Jeremy Vik is from North Bend, Oregon. He received a B.F.A. in Theater from Southern Oregon University. He is a graduate of the Clown Conservatory at San Francisco Circus Center and completed their Professional Acrobatics Program in 2011. A member of Actors Equity, Vik has performed for Le Cirque de Boheme, Sweet Can Productions, Circus Bella, Marin Shakespeare Company, Shotgun Players and the San Francisco Shakespeare Festival.

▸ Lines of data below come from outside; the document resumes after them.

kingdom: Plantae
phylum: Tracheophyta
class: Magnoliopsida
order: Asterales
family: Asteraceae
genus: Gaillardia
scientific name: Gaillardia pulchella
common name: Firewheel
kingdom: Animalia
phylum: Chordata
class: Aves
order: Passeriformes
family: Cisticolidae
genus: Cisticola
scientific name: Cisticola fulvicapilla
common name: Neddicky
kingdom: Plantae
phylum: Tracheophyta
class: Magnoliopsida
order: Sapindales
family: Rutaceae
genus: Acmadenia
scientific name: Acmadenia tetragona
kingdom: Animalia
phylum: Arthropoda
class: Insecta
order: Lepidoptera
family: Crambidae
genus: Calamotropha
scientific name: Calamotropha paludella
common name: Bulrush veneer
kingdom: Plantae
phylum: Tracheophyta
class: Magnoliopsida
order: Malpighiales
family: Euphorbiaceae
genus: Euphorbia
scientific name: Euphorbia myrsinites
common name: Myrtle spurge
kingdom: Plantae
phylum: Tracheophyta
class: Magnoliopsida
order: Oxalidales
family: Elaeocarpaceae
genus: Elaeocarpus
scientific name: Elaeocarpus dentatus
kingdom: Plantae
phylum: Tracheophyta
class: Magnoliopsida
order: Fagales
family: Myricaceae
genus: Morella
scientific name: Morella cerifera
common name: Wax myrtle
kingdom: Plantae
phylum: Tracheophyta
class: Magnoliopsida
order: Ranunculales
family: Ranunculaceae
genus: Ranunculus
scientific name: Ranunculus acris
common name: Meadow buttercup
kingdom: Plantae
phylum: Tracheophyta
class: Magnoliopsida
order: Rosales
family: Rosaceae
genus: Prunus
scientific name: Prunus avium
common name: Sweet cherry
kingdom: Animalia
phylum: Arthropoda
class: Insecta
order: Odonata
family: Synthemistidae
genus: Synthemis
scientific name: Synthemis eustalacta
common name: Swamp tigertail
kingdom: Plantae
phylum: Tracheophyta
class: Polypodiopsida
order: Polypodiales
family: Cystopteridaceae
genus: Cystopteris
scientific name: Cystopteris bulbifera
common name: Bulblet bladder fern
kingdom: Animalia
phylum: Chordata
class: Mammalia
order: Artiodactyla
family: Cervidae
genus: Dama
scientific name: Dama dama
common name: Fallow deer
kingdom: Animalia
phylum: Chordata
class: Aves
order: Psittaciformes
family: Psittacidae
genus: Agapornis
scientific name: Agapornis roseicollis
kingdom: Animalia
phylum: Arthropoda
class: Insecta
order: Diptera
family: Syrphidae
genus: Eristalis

What the press has to say:
"Zoë Klein's acrobatic and dreamy performance highlighted the injustice of international adoptees forced to migrate to the United States but denied citizenship." - Katie O'Connor 11-16-17, The Daily Californian
"CounterPulse 2016 artists-in-residence Zoë Klein and Stephanie Bastos perform in a shared program that highlights their distinct and emerging choreographic voices. Multi-discipline compositions- Klein's "Born, Never Asked." and Stephanie Bastos' "Timeline"-reveal personal, vulnerable and intimate narrative themes." - Heather Desaulniers, SFArts.org
###
Zoë Klein Productions is fiscally sponsored by Dancers Group, with funding from Zellerbach Family Foundation and supported by Dance Mission Theater and East Bay Center for the Performing Arts. Community partners include the Adoption Museum Project and generous individuals.